** Opening DATA EXCERPTS block **

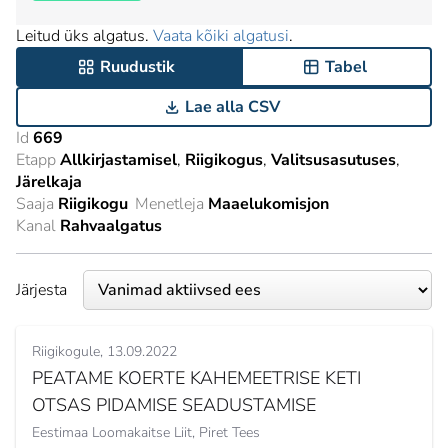
Leitud üks algatus.
Vaata kõiki algatusi
.
Ruudustik
Tabel
Lae alla CSV
Id
669
Etapp
Allkirjastamisel
Riigikogus
Valitsusasutuses
Järelkaja
Saaja
Riigikogu
Menetleja
Maaelukomisjon
Kanal
Rahvaalgatus
Järjesta
Riigikogule
13.09.2022
PEATAME KOERTE KAHEMEETRISE KETI
OTSAS PIDAMISE SEADUSTAMISE
Eestimaa Loomakaitse Liit,
Piret Tees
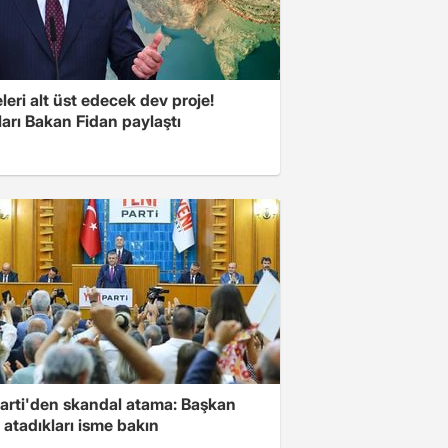
eri alt üst edecek dev proje!
arı Bakan Fidan paylaştı
Parti'den skandal atama: Başkan
 atadıkları isme bakın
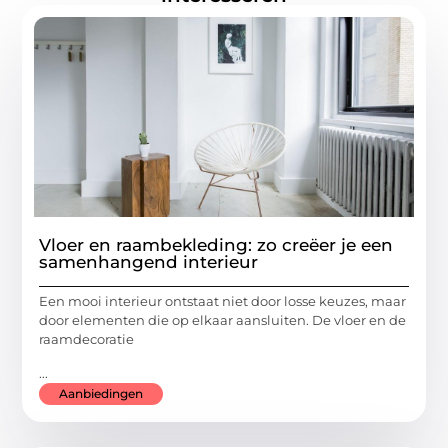
Vloer en raambekleding: zo creëer je een
samenhangend interieur
Een mooi interieur ontstaat niet door losse keuzes, maar
door elementen die op elkaar aansluiten. De vloer en de
raamdecoratie
...
Aanbiedingen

** Closing DATA EXCERPTS block **

§ EXERCISE GOAL
Across the whole listing, tally the lines that include the string "interieur". Reply with the number only.

§ THE COMPLETED TASK
2